◆ **所给文本**
在 match 表达式中可以提前返回 Err(e):

use std::num::ParseIntError;

fn multiply(first_number_str: &str, second_number_str: &str) -> Result<i32, ParseIntError> {
    let first_number = match first_number_str.parse::<i32>() {
        Ok(first_number)  => first_number,
        Err(e) => return Err(e),
    };

    let second_number = match second_number_str.parse::<i32>() {
        Ok(second_number)  => second_number,
        Err(e) => return Err(e),
    };

    Ok(first_number * second_number)
}

fn print(result: Result<i32, ParseIntError>) {
    match result {
        Ok(n)  => println!("n is {}", n),
        Err(e) => println!("Error: {}", e),
    }
}

fn main() {
    print(multiply("10", "2"));
    print(multiply("t", "2"));
}

Result 别名: 简化 Error 类型:

use std::fmt;

type Result<T> = std::result::Result<T, DoubleError>;

// Define our error types. These may be customized for our error handling cases.
// Now we will be able to write our own errors, defer to an underlying error
// implementation, or do something in between.
#[derive(Debug, Clone)]
struct DoubleError;

// Generation of an error is completely separate from how it is displayed.
// There's no need to be concerned about cluttering complex logic with the display style.
//
// Note that we don't store any extra info about the errors. This means we can't state
// which string failed to parse without modifying our types to carry that information.

◆ **练习任务**
1. 根据上面的 Rust 错误处理文本回答以下问题：
(a) multiply 函数的返回类型是什么？
(b) main 函数第二次调用 multiply 时传入的两个参数是什么？
(c) 类型别名 Result<T> 被定义为什么类型？
2. 从上面的 Rust 错误处理文本中摘录一段原文，从"type Result<T> = std::result::Result<T, DoubleError>;"开始，到"something in between."结束。
3. 接着上面的 Rust 错误处理文本的最后一句往下续写。

◆ **数据条目**
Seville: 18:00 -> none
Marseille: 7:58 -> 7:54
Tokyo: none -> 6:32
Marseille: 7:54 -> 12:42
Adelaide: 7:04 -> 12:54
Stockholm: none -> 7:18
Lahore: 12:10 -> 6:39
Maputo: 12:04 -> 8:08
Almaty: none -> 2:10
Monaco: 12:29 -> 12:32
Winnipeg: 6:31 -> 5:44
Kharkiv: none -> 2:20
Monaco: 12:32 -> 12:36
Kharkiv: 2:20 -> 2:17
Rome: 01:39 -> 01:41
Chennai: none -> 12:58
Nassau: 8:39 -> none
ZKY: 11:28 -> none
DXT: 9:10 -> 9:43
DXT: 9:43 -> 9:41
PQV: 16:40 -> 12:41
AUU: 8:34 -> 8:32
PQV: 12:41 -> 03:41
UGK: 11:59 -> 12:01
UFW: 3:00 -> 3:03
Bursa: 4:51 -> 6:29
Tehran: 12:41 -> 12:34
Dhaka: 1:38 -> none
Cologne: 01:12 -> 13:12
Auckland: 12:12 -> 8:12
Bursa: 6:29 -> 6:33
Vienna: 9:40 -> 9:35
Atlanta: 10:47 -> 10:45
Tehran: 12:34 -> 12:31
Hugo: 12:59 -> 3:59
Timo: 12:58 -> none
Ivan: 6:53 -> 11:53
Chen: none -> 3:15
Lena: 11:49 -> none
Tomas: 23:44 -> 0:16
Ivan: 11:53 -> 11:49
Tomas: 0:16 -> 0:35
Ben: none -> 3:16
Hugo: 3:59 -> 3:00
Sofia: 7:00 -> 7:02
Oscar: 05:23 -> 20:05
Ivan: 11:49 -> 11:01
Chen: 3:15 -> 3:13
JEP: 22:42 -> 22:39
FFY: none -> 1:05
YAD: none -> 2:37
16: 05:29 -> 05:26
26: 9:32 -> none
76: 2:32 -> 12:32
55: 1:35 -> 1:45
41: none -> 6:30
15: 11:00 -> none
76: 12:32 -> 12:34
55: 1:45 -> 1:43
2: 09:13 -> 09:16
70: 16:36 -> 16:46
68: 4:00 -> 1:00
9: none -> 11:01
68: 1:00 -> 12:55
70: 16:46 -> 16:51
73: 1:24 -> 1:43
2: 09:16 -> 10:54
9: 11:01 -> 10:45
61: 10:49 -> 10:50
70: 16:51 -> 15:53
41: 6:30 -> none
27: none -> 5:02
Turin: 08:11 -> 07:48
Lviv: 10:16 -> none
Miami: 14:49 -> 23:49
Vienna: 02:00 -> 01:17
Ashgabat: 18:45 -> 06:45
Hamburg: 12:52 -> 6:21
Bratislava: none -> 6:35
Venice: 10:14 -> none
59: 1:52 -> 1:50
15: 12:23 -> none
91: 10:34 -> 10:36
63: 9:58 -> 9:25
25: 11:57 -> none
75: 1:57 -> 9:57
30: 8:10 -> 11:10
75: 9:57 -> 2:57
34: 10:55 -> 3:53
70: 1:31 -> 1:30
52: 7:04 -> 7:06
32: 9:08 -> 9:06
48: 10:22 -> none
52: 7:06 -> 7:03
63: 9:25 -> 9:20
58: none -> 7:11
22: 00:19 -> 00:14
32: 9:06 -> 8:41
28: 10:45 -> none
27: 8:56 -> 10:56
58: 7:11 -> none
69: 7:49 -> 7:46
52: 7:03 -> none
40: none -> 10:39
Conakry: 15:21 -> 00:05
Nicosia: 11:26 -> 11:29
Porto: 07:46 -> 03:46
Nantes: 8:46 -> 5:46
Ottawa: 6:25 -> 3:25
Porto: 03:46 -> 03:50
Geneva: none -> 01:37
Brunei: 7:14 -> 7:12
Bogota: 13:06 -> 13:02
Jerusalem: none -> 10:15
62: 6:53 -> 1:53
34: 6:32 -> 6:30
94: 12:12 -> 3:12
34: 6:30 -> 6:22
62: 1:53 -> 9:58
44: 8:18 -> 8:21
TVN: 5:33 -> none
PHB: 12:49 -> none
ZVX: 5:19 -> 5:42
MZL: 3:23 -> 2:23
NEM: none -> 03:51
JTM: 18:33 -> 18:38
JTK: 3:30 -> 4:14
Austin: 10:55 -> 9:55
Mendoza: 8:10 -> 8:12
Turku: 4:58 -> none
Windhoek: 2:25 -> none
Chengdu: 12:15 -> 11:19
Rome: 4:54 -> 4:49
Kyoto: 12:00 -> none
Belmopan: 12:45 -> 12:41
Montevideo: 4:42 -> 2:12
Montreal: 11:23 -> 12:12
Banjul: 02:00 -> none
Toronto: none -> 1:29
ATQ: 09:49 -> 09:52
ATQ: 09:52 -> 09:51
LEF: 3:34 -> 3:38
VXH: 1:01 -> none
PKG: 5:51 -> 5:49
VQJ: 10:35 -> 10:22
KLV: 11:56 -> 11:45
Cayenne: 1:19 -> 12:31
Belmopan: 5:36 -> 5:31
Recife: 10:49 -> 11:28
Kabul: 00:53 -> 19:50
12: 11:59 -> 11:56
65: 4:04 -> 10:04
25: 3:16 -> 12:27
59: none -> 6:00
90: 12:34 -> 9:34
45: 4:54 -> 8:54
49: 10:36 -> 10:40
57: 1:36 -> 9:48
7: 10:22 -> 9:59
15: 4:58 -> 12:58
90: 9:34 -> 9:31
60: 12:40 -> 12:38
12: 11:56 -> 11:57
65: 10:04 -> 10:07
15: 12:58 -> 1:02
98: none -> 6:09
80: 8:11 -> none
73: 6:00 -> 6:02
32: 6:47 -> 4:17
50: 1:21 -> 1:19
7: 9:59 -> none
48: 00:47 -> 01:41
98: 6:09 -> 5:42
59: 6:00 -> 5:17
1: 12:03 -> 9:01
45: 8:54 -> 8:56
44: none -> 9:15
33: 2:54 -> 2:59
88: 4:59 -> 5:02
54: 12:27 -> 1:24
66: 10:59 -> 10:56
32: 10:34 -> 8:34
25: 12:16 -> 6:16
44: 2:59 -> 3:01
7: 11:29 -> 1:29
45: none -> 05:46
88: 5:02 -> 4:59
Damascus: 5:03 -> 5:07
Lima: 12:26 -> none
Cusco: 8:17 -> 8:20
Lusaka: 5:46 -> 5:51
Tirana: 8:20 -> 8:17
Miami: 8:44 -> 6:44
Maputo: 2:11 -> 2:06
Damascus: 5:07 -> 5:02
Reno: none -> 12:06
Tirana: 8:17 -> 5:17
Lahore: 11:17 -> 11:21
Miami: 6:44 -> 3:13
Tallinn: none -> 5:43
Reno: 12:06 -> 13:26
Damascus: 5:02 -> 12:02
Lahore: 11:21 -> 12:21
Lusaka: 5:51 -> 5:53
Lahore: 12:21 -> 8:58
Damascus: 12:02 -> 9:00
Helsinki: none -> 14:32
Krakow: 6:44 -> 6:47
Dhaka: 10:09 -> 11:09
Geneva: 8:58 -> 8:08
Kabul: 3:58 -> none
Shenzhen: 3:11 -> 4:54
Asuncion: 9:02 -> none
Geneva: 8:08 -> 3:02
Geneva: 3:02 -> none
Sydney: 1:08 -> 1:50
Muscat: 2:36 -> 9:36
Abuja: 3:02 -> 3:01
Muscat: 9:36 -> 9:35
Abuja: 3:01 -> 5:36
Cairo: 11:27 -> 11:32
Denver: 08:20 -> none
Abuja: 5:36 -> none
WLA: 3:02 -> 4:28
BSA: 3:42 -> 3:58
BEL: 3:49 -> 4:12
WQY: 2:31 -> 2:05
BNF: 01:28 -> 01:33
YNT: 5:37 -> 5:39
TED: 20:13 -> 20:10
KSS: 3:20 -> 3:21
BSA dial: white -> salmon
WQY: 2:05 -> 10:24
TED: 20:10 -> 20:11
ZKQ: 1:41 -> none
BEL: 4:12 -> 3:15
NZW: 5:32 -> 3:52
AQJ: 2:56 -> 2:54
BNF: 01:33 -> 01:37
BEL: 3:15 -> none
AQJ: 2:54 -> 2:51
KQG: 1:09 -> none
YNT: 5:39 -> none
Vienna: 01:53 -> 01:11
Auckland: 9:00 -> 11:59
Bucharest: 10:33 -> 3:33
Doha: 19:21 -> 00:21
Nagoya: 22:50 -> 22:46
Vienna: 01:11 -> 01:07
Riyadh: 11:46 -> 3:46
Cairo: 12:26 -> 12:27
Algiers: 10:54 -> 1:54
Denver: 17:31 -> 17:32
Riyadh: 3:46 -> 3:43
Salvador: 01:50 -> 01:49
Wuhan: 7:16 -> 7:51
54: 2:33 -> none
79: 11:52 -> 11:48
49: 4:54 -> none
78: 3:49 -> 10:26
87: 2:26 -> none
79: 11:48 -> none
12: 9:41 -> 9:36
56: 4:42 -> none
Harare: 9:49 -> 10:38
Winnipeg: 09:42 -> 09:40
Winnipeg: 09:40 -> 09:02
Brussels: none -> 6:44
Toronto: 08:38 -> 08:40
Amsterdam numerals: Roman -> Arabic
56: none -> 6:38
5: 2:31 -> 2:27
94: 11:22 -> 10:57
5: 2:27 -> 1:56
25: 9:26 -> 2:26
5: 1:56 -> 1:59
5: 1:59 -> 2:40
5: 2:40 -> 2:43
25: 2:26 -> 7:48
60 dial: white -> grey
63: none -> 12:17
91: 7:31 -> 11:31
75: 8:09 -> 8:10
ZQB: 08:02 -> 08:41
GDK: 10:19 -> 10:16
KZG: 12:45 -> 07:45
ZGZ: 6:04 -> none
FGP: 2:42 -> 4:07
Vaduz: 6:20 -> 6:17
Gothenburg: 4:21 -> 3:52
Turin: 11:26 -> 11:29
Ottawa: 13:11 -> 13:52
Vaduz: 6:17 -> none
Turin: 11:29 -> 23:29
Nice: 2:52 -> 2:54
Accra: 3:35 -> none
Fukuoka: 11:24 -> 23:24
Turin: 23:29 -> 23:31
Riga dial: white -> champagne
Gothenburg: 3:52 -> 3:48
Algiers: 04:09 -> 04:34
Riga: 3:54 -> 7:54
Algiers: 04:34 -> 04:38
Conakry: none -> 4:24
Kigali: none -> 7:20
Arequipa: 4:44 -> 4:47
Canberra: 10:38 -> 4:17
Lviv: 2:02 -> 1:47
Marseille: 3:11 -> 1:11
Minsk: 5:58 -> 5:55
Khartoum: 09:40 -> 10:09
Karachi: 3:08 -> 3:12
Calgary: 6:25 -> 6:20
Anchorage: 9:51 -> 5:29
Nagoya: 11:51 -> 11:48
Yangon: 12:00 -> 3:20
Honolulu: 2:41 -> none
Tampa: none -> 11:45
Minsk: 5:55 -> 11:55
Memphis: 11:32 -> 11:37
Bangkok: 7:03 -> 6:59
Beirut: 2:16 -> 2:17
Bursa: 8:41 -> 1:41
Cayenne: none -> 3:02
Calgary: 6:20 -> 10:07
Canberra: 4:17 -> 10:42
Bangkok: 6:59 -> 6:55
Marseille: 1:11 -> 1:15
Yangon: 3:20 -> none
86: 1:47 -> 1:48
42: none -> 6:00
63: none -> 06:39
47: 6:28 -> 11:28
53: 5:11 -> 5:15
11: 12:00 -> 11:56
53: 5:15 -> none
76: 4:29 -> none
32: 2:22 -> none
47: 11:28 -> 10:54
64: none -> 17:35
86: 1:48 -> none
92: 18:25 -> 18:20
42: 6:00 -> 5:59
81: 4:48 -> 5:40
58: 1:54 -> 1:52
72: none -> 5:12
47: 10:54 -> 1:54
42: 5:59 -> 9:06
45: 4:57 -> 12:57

◆ **练习结果**
1.
(a) Result<i32, ParseIntError>
(b) "t" 和 "2"
(c) std::result::Result<T, DoubleError>

2.
type Result<T> = std::result::Result<T, DoubleError>;

// Define our error types. These may be customized for our error handling cases.
// Now we will be able to write our own errors, defer to an underlying error
// implementation, or do something in between.

3.
impl fmt::Display for DoubleError {
    fn fmt(&self, f: &mut fmt::Formatter) -> fmt::Result {
        write!(f, "invalid first item to double")
    }
}

fn double_first(vec: Vec<&str>) -> Result<i32> {
    vec.first()
        // Change the error to our new type.
        .ok_or(DoubleError)
        .and_then(|s| {
            s.parse::<i32>()
                // Update to the new error type here also.
                .map_err(|_| DoubleError)
                .map(|i| 2 * i)
        })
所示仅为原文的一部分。